Clearly, she says, a default imposed on a victim's credit file by an abuser is not a fair and accurate record of the victim's borrowing behaviour.
"We think the FCA should offer clear guidance to firms."
Asked whether it intends to enshrine credit restoration in its own, enforceable rules, the FCA said: "Domestic financial abuse has a huge impact on the lives of those who experience it.
"This is why we're working closely with the government, industry and organisations like Surviving Economic Abuse, to better understand and respond to the experiences of victim-survivors."
A Treasury spokesperson said: "The largest credit agencies have committed to work with us to help victims of domestic abuse whose credit records have been damaged by coercive economic control.

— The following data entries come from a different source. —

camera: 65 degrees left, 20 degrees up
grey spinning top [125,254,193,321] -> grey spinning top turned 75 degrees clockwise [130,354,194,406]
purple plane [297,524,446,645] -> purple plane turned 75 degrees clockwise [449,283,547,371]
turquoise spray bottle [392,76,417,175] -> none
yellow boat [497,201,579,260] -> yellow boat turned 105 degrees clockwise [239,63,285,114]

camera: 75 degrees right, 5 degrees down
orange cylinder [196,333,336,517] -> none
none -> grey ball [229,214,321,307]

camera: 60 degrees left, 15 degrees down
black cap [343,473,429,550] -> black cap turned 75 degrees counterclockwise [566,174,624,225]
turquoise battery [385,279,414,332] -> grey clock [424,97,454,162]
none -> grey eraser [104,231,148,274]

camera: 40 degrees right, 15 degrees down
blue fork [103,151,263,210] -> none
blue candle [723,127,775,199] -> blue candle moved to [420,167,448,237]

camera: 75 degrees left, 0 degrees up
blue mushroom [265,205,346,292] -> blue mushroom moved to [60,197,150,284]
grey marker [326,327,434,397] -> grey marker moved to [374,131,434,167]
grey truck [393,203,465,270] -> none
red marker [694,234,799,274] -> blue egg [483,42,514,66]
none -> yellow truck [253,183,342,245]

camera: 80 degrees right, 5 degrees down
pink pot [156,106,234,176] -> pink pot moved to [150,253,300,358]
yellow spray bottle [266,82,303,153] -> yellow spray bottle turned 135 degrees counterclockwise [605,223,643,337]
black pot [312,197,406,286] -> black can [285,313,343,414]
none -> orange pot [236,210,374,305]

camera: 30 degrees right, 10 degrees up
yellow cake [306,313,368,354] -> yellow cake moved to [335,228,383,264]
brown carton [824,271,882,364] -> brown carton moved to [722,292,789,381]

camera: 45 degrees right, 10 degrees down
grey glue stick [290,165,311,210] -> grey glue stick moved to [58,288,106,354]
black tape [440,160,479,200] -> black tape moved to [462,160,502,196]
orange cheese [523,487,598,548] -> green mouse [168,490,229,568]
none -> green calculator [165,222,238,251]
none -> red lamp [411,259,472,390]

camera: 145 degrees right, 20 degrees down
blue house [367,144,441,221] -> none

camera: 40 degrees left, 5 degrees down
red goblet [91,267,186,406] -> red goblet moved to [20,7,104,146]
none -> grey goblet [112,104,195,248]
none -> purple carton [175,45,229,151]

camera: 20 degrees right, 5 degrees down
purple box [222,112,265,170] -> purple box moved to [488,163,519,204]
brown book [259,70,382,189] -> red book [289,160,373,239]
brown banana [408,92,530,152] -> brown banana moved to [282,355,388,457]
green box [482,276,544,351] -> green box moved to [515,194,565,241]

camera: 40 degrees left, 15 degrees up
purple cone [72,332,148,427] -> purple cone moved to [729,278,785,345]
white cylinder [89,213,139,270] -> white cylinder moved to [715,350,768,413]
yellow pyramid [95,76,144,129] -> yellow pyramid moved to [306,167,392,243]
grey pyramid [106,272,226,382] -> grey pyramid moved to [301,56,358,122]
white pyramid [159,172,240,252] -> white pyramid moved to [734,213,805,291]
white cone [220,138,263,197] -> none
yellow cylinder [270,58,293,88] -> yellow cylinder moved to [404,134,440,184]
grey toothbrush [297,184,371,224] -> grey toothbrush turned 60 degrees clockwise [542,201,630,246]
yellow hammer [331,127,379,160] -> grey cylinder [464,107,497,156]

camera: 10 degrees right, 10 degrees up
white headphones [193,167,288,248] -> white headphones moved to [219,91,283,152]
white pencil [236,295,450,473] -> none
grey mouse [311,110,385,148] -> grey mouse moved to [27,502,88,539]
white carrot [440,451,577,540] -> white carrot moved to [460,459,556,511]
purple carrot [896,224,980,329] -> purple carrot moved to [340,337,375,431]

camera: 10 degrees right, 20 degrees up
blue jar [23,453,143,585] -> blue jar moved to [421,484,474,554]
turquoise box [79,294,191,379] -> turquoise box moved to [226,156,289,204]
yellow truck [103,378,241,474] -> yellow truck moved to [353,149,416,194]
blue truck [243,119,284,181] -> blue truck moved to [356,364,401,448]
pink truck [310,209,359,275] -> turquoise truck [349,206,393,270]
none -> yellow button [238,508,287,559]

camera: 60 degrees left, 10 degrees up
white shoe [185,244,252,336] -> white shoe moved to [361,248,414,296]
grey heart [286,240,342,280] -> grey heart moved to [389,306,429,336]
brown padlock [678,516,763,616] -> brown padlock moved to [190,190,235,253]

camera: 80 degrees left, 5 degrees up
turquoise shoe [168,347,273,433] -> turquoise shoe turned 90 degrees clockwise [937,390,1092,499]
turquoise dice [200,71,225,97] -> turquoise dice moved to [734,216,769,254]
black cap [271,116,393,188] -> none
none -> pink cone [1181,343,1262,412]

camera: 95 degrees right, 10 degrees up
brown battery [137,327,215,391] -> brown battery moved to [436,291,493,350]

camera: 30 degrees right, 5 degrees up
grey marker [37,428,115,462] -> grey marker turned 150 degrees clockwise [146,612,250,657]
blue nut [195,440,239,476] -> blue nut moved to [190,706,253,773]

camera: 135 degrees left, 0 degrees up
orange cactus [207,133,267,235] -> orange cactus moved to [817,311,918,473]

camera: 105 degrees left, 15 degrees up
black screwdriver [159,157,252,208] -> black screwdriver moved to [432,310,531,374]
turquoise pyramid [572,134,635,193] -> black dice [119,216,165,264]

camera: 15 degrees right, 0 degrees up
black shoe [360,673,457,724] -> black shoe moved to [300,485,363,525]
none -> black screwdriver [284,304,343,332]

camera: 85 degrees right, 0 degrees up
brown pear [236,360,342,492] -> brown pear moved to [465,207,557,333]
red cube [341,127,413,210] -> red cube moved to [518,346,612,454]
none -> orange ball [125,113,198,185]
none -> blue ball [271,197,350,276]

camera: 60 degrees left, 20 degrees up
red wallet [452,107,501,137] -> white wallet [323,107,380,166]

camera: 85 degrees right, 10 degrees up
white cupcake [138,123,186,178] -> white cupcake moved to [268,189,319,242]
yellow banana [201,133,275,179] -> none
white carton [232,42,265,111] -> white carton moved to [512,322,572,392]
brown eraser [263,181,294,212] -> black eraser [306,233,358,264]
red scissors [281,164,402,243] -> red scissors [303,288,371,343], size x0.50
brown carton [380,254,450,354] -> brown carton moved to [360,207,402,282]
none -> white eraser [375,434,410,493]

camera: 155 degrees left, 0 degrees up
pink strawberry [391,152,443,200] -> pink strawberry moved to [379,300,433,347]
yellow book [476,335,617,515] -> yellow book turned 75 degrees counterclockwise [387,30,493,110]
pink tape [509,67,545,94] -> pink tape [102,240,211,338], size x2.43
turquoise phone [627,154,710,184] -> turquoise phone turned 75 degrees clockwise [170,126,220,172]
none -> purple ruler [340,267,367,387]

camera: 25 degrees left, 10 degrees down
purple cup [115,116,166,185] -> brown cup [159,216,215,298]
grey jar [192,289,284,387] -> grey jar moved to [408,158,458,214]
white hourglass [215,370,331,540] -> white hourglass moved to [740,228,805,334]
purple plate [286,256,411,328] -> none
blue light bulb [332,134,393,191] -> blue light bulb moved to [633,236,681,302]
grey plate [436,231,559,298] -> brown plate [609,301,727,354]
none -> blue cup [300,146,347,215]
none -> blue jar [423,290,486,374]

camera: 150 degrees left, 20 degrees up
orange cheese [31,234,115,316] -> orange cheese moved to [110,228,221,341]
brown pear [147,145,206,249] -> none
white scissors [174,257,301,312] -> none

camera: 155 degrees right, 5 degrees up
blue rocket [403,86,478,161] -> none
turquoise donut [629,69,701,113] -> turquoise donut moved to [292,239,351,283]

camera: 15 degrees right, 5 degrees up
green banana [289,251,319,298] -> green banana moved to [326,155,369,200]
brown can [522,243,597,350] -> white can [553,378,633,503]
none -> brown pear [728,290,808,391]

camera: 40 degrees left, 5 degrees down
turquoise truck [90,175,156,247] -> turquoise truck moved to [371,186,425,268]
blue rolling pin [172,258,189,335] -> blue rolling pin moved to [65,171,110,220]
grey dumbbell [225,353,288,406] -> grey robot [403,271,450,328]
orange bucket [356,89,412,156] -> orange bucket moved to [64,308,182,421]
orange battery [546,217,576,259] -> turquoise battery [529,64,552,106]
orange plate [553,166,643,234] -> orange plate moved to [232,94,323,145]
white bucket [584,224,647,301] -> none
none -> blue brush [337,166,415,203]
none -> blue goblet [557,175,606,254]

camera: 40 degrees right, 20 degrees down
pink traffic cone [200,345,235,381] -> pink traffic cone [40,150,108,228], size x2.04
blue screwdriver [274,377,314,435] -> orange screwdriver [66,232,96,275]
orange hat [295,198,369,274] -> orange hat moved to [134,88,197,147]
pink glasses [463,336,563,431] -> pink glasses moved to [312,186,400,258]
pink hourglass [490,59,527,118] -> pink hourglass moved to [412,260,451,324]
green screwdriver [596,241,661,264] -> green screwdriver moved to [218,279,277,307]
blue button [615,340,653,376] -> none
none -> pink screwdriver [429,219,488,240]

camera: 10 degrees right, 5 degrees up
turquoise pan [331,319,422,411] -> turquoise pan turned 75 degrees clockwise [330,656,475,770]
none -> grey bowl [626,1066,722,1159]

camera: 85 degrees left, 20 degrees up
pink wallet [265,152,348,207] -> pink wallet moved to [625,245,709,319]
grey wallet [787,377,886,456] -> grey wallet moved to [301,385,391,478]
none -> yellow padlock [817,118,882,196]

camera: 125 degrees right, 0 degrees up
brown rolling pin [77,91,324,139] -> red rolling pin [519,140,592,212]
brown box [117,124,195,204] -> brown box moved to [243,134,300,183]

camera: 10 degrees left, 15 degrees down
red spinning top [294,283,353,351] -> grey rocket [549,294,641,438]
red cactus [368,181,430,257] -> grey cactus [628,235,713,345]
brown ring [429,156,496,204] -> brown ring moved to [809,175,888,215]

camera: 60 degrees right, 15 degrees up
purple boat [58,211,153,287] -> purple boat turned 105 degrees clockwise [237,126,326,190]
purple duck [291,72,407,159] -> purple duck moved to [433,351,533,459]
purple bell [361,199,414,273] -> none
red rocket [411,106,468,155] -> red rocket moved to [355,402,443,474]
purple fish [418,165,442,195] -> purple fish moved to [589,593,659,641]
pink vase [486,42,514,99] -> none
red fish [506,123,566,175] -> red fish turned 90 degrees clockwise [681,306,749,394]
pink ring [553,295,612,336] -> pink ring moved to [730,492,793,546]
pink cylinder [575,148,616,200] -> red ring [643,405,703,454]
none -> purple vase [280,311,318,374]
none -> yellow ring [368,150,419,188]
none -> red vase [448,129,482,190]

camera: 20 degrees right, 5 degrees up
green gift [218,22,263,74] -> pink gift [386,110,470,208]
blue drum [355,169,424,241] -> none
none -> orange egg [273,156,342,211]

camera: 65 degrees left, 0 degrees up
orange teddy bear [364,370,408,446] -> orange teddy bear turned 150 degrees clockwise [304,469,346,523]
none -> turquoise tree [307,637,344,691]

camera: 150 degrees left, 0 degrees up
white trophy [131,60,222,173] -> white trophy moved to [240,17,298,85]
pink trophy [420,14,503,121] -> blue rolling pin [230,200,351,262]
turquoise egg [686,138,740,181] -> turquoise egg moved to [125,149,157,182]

"We will continue to closely collaborate with these agencies, lenders and key voices like Surviving Economic Abuse, to give victims a fair chance to rebuild their financial independence."
There seems to be a lot of talk, but no action, says Rosa.
"It's great to say it's our priority, but what are you actually going to do?
"I fought the companies - there are a lot of people that wouldn't be able to do that, and then what happens to them?"
*Rosa is a pseudonym used to maintain the survivor's anonymity.